Wilson Alves-Bezerra (São Paulo, 1977)

O que é poesia para você?

A poesia me tem sido muitas coisas ao longo da vida. Desde a primeira quadrinha escrita aos cinco anos, na solidão de um quarto da casa da minha família, em que ouvi ruídos estranhos, até a penúltima madrugada, quando escrevi um poema chamado O Sétimo Selo — a poesia está presente de muitas formas. O que tem em comum é que é sempre algo que me afeta.

Quando escreve, pensa em interlocutores? Sua escrita lhe afeta?

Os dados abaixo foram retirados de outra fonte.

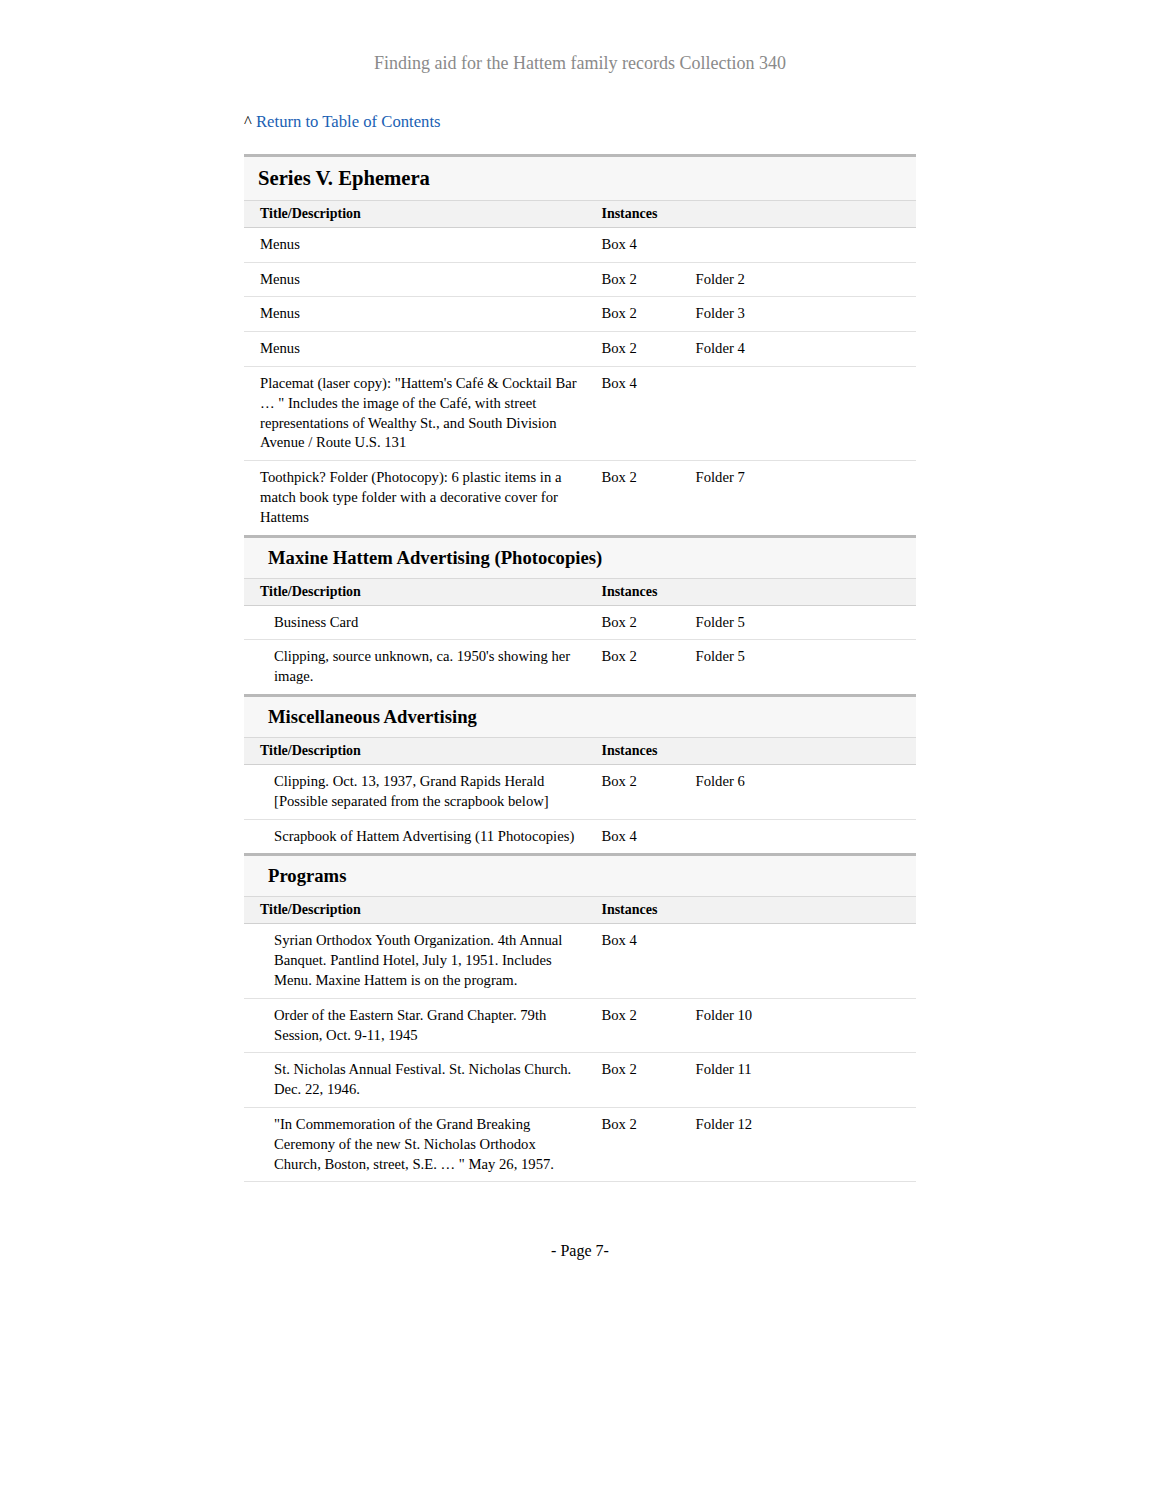Finding aid for the Hattem family records Collection 340
^ Return to Table of Contents
| Series V. Ephemera |
| Title/Description | Instances | | |
| Menus | Box 4 | | |
| Menus | Box 2 | Folder 2 | |
| Menus | Box 2 | Folder 3 | |
| Menus | Box 2 | Folder 4 | |
| Placemat (laser copy): "Hattem's Café & Cocktail Bar … " Includes the image of the Café, with street representations of Wealthy St., and South Division Avenue / Route U.S. 131 | Box 4 | | |
| Toothpick? Folder (Photocopy): 6 plastic items in a match book type folder with a decorative cover for Hattems | Box 2 | Folder 7 | |
| Maxine Hattem Advertising (Photocopies) |
| Title/Description | Instances | | |
| Business Card | Box 2 | Folder 5 | |
| Clipping, source unknown, ca. 1950's showing her image. | Box 2 | Folder 5 | |
| Miscellaneous Advertising |
| Title/Description | Instances | | |
| Clipping. Oct. 13, 1937, Grand Rapids Herald [Possible separated from the scrapbook below] | Box 2 | Folder 6 | |
| Scrapbook of Hattem Advertising (11 Photocopies) | Box 4 | | |
| Programs |
| Title/Description | Instances | | |
| Syrian Orthodox Youth Organization. 4th Annual Banquet. Pantlind Hotel, July 1, 1951. Includes Menu. Maxine Hattem is on the program. | Box 4 | | |
| Order of the Eastern Star. Grand Chapter. 79th Session, Oct. 9-11, 1945 | Box 2 | Folder 10 | |
| St. Nicholas Annual Festival. St. Nicholas Church. Dec. 22, 1946. | Box 2 | Folder 11 | |
| "In Commemoration of the Grand Breaking Ceremony of the new St. Nicholas Orthodox Church, Boston, street, S.E. … " May 26, 1957. | Box 2 | Folder 12 | |
- Page 7-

Quando escrevo eu penso na poesia. Escrevo para a poesia. Para o que há de humano na linguagem. Somos essa comunidade, de gente que partilha pela linguagem lírica o que não poderia ser dito ou feito de outra forma. Tem que afetar.

Quais são os/as poetas da atualidade/vivos/vivas que mais lhe tocam nesse momento?

Os poetas que me interessam estão sempre vivos: Alfonsina Storni, Herberto Helder, Charles Baudelaire, Hilda Hilst. Dessa gente jovem e contemporânea que escreve, me dá até vertigem citar, porque é mesmo muita gente, e eu incorreria na omissão de não citar tanta gente tão boa. Tem algo muito curioso que acontece: cada viagem para um evento de poesia a gente conhece uns quantos poetas imprescindíveis. Estou pensando nesse fenómeno comunitário da poesia.

O que você opina sobre as redes sociais como difusoras de arte? Colaboram de certa forma para a existência da poesia?

As redes sociais são um um veículo de circulação de poesia, como os muitos outros que há: livros, revistas, saraus, discos. Ela permite a gente ter um grupo organizado, o que facilita a partilha, e também tem o fenómeno da descoberta aleatória ser potencializado. Acho que a rede social ajuda também a soprar a poesia, para que ela possa chegar mais longe.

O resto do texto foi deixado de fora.